Pocketing the money he currently spends on insurance would save him a boatload of cash. Nevertheless, he'd prefer not to have to start anew. State lawmakers could be on the hook to determine how to provide subsidies to the 87 percent of Utahns who receive tax credits through the federal system.
"When you have it on the federal level, it makes it easier for everyone to be taken care of," Brooks says. "Overall, ACA is all about the community, not one individual. You have to think broader about everyone else around you. The reason why it's required is so everyone is taken care of."
If Brooks ditches insurance, he will join the thousands in this state without it, some of whom were waiting for policymakers to pass full Medicaid expansion last year.
Instead, lawmakers passed House Bill 437 to cover about 16,000 or so of the 60,000 Utahns in a coverage gap. Experts determined the dollars couldn't stretch that far, though, so the number to be insured was lowered to 10,000 once the federal government signs a waiver.
Michael Stapley, who sits on the Utah Citizens' Council and was president and CEO of Deseret Mutual Benefit Administrators, says the legislative measure was woefully inadequate.

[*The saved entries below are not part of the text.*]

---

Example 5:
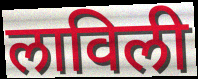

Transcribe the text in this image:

लाविली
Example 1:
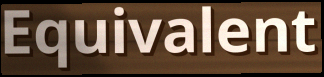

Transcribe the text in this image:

Equivalent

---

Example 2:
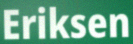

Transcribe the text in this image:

Eriksen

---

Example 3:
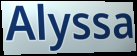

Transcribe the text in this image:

Alyssa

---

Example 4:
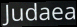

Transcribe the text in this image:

Judaea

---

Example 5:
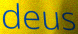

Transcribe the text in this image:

deus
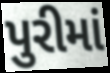
પુરીમાં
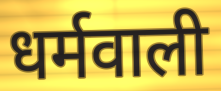
धर्मवाली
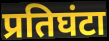
प्रतिघंटा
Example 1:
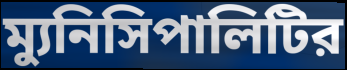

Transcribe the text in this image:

ম্যুনিসিপালিটির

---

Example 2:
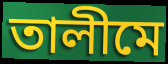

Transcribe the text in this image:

তালীমে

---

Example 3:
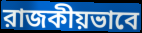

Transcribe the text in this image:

রাজকীয়ভাবে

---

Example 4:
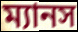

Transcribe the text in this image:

ম্যানস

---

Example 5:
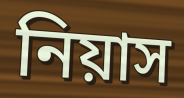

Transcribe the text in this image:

নিয়াস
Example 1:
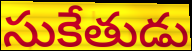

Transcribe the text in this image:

సుకేతుడు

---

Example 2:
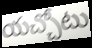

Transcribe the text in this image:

యచ్చోటు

"A fundamental reality is that those people who have health insurance in our economy have someone else contributing or paying for the major cost of that insurance. Those people that are left out do not have anybody that is helping them," he said at a Citizens' Council meeting last year. "It is a virtual guarantee that those people will not have health insurance, ever, unless somebody steps in and helps. We cannot ignore that."
But some policy experts believe Utah will put off tackling Medicaid again to see if Congressional Republicans make good on their promise to gut Obamacare. President-elect Donald Trump has promised to repeal and replace it, but other than tweeting it would be "something terrific," he's yet to detail a substitute plan. (DWH)

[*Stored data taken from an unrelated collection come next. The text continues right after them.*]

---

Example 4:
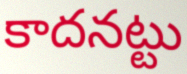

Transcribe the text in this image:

కాదనట్టు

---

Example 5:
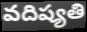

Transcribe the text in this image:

వదిష్యతి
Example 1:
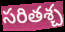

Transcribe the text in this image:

సరితశ్చ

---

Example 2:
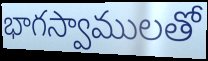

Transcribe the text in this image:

భాగస్వాములతో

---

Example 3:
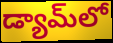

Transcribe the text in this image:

డ్యామ్‌లో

To Brooke Chambers, Planned Parenthood is like an old friend—a longtime source of support without judgement that is there when she needs it.

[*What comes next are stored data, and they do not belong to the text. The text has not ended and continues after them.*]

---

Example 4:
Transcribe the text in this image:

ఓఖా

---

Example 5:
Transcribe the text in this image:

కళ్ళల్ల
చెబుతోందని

The aspiring social worker from Ogden is planning to go to the group's clinics for routine exams and birth control when she loses her health insurance in the coming weeks. Chambers has to quit her job and lose the benefits that go with it in order to begin the 400-hour field placement she needs to get her bachelor's degree. She plans to put her education to use working with adults who have long-term mental illness.
It won't be the first time 25-year-old Chambers has sought services from the family planning organization. As a teenager, she went to Planned Parenthood for birth control because she knew she did not need her parents' knowledge or approval to do so.
"Planned Parenthood saved me then, and I plan on it saving me now," Chambers, who grew up in Clearfield, says.
She is hoping that Republicans in Congress will drop their plan to cut federal funding to Planned Parenthood. And she is encouraged that Utah legislators have yet to file similar legislation this year after a federal appeals court last year kept the money flowing to Utah's branch of the family planning organization.
"I'm hoping Republicans will see that women need services like cancer screenings. Even men go there. It's so important," Chambers says.
The 10th Circuit Court of Appeals rejected Gov. Herbert's August 2015 order to cut the funding from Washington after videos showed Planned Parenthood officers talking about reimbursement for fetal tissue. Herbert said the footage demonstrated callousness on the part of the officers and raised questions about the national group and its Utah affiliate. Planned Parenthood rejected the notion and stopped accepting the reimbursement.
Chambers, for her part, believes the organization might play a more important role in Utah than in other states because it provides sex education to community groups and in its clinics that she says is more comprehensive than the abstinence-only lessons taught in Utah schools.